Going further we can try more bytes and make a table what byte means what in machine language:
J: 4a dec dx K: 4b dec bx L: 4c dec sp M: 4d dec bp N: 4e dec si O: 4f dec di
C instructions in assembler
noteable C instructions in assembler:
C code:
int main() { int i=5; }
assembler code:
4004fd: 55 push rbp 4004fe: 48 89 e5 mov rbp,rsp 400501: 48 c7 45 f8 05 00 00 mov QWORD PTR [rbp-0x8],0x5 400508: 00 400509: 5d pop rbp
C code:
int main() { int *i; *i=(int) 5; }
assembler code:
4004fd: 55 push rbp 4004fe: 48 89 e5 mov rbp,rsp 400501: 48 8b 45 f8 mov rax,QWORD PTR [rbp-0x8] 400505: c7 00 05 00 00 00 mov DWORD PTR [rax],0x5 40050b: 5d pop rbp
commands
Noteable assembler commands are
- mov for moving data from RAM to a register and other ways
- push for saving the content of a register to RAM (stack)
- pop for restoring the content of a register
- cmp for comparing two values (and setting the flag for equal)
- tst for comparing (and setting the flag for zero)
- jmp for jump operations
- jnz for jump on not zero
- jne for jump on not equal (jump if the equal flag is not set)
- call for executing functions aka sub-procedures
- ret for returning from a sub-procedure
- nop for no operation (delay)

== EXERCISES ==
**a.** From the assembly excerpt, reproduce the stretch from "- pop for restoring" through "is not set)".
**b.** Answer these questions from the assembly excerpt:
(i) Which byte stands for "dec si"?
(ii) Which command is listed for returning from a sub-procedure?
(iii) At what address does "push rbp" appear in the assembler code for the first C example?
**c.** Continue the excerpt on C and assembler instructions from its last line.

(Transcribed page contents)
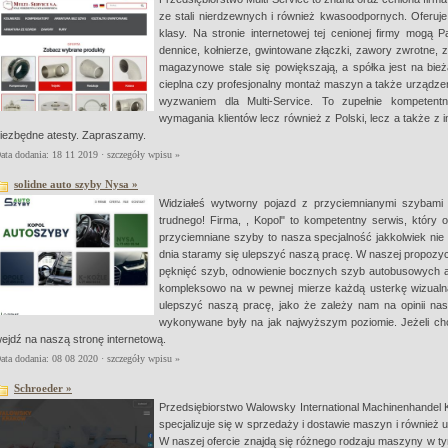
ze stali nierdzewnych i również kwasoodpornych. Oferuje
klasy. Na stronie internetowej tej cenionej firmy mogą Pa
dennice, kołnierze, gwintowane złączki, zawory zwrotne,
magazynowe stale się powiększają, a spółka jest na bie
cieplna czy profesjonalny montaż maszyn a także urządzeń
wyzwaniem dla Multi-Service. To zupełnie kompetent
wymagania klientów lecz również z Polski, lecz a także z 
iezbędne atesty. Zapraszamy.
ata dodania: 18 11 2019 ·
szczegóły wpisu »
solidne auto szyby Nysa »
Widziałeś wytworny pojazd z przyciemnianymi szybami
trudnego! Firma, , Kopol" to kompetentny serwis, który 
przyciemniane szyby to nasza specjalność jakkolwiek nie
dnia staramy się ulepszyć naszą pracę. W naszej propozycji
pęknięć szyb, odnowienie bocznych szyb autobusowych a
kompleksowo na w pewnej mierze każdą usterkę wizualn
ulepszyć naszą pracę, jako że zależy nam na opinii nas
wykonywane były na jak najwyższym poziomie. Jeżeli chce
ejdź na naszą stronę internetową.
ata dodania: 08 08 2020 ·
szczegóły wpisu »
Schroeder »
Przedsiębiorstwo Walowsky International Machinenhandel 
specjalizuje się w sprzedaży i dostawie maszyn i równie
W naszej ofercie znajdą się różnego rodzaju maszyny w tym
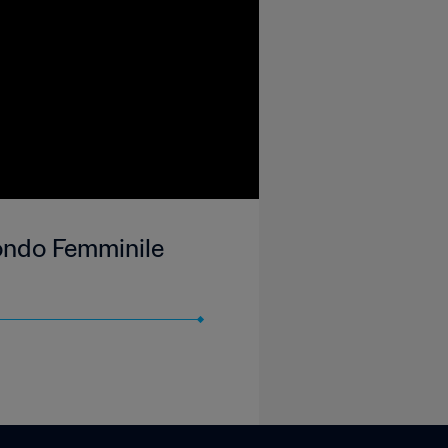
 Mondo Femminile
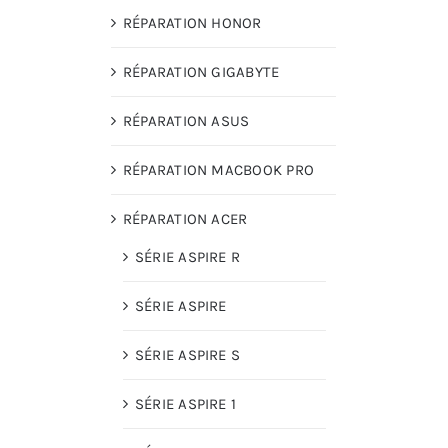
RÉPARATION HONOR
RÉPARATION GIGABYTE
RÉPARATION ASUS
RÉPARATION MACBOOK PRO
RÉPARATION ACER
SÉRIE ASPIRE R
SÉRIE ASPIRE
SÉRIE ASPIRE S
SÉRIE ASPIRE 1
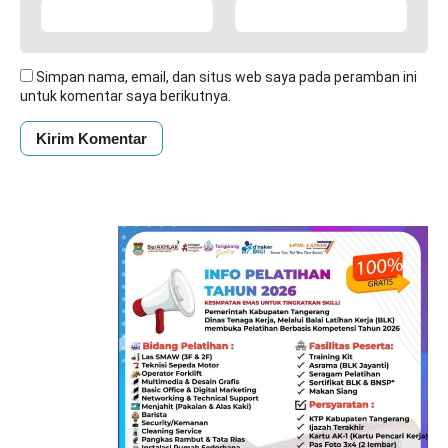
Simpan nama, email, dan situs web saya pada peramban ini
untuk komentar saya berikutnya.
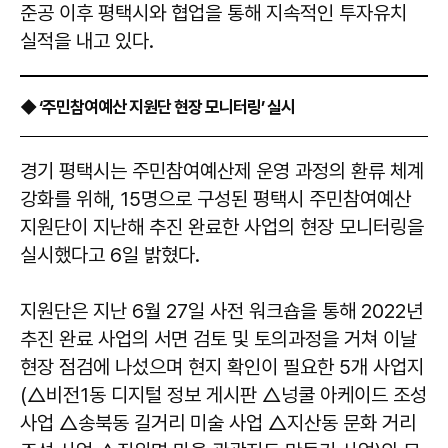
준공 이후 평택시와 협업을 통해 지속적인 투자유치
실적을 내고 있다.
◆ ‘주민참여예산 지원단 현장 모니터링’ 실시
경기 평택시는 주민참여예산제 운영 과정의 환류 체계
강화를 위해, 15명으로 구성된 평택시 주민참여예산
지원단이 지난해 추진 완료한 사업의 현장 모니터링을
실시했다고 6일 밝혔다.
지원단은 지난 6월 27일 사전 워크숍을 통해 2022년
추진 완료 사업의 서면 검토 및 토의과정을 거쳐 이날
현장 점검에 나섰으며 현지 확인이 필요한 5개 사업지
(△비전1동 디지털 정보 게시판 △넝쿨 아케이드 조성
사업 △송북동 길거리 미술 사업 △지산동 문화 거리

== ANSWERS BELOW ==
**a.**
- pop for restoring the content of a register
- cmp for comparing two values (and setting the flag for equal)
- tst for comparing (and setting the flag for zero)
- jmp for jump operations
- jnz for jump on not zero
- jne for jump on not equal (jump if the equal flag is not set)

**b.**
(i) 4e
(ii) ret
(iii) 4004fd

**c.**
- int for triggering a software interrupt
input/output commands
Input/output commands are there to talk with the printer, keyboard, mouse, scanner, all the periphery and internal devices such as the sound card. Typically this communication will be done via a syscall and the operating system will prohibit doing the communication directly - your program should not print while other processes are printing or the result will be garbage. So your operating system probably has a print scheduler and your program should communicate with this instead of directly with the printer. Similar is true for all other devices. Note that in case of a printer, data will mainly be sent to it, however there may also be situations where you want to receive data from the printer (is the ink still full?) and there are even situations where you want to send data to the mouse (think of force-feedback mice). The commands for I/O operations in assembler are:
- out for sending data to periphery (e.g. USB devices, serial devices, parallel devices, internal devices like soundcards)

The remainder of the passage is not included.